Work request:
In the Perl post below, revise the part from "Colin> Most of" to "lot of members." by swapping "methods" for "subroutines".

Colin> Most of my methods start off with something like:

Colin> $self = shift;

Colin> my $font = $self->{Font};
Colin> my $text = $self->{Text};
Colin> ...

Colin> which wastes toner if you have a lot of members.

I'd just do this:

{
package TestDummy;
use Alias; # found in the CPAN
sub new {
bless {
Font => "font".time,
Text => "text".time,
}, shift;
}

sub versive {
my $self = attr shift;
print "for $self, Font is $Font and Text is $Text\n";
}
}
$thing = new TestDummy;
versive $thing;

The CPAN is your friend. Use the CPAN.

print "Just another Perl hacker," # but not what the media calls "hacker!" :-)

Information given:
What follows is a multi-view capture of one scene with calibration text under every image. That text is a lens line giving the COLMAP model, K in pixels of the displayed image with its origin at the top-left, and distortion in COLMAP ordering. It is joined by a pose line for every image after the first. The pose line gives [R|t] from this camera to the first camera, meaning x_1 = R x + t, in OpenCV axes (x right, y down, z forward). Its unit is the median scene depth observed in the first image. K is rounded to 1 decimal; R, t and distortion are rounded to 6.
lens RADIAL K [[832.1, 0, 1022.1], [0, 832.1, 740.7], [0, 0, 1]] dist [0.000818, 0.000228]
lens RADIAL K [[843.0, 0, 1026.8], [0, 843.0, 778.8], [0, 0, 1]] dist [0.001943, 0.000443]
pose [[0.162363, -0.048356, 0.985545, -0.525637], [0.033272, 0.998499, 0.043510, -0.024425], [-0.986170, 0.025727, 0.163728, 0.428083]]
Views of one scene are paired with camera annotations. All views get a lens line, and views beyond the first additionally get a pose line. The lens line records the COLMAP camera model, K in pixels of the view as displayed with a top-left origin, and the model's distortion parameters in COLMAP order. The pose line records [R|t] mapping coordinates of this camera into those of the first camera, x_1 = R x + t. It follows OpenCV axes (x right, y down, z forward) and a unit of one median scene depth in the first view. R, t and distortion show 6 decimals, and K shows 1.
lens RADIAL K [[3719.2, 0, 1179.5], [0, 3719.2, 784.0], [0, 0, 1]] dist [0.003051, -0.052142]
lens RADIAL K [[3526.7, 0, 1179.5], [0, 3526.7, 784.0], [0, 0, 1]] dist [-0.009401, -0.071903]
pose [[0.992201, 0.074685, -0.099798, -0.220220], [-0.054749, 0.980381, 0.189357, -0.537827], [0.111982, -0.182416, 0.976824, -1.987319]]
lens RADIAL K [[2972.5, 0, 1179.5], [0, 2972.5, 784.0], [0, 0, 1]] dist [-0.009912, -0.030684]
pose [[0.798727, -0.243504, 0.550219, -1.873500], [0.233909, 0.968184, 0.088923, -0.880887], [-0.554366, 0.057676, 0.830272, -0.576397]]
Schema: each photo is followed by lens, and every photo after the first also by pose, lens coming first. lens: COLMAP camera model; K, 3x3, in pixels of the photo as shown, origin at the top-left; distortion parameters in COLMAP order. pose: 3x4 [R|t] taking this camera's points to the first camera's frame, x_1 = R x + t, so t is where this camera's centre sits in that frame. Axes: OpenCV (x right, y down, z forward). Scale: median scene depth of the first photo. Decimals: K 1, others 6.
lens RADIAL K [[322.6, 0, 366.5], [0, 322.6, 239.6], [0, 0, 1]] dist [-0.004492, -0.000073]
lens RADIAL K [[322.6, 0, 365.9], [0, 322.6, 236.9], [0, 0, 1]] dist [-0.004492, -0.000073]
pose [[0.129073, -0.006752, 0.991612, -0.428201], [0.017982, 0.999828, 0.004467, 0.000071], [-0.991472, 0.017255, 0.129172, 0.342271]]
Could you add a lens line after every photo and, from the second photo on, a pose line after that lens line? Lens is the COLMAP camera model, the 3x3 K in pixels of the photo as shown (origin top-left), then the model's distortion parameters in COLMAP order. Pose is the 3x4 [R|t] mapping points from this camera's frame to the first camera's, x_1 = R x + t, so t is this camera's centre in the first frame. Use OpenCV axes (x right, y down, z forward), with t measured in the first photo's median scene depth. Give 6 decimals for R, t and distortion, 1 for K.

Response to this task:
Colin> Most of my subroutines start off with something like:

Colin> $self = shift;

Colin> my $font = $self->{Font};
Colin> my $text = $self->{Text};
Colin> ...

Colin> which wastes toner if you have a lot of members.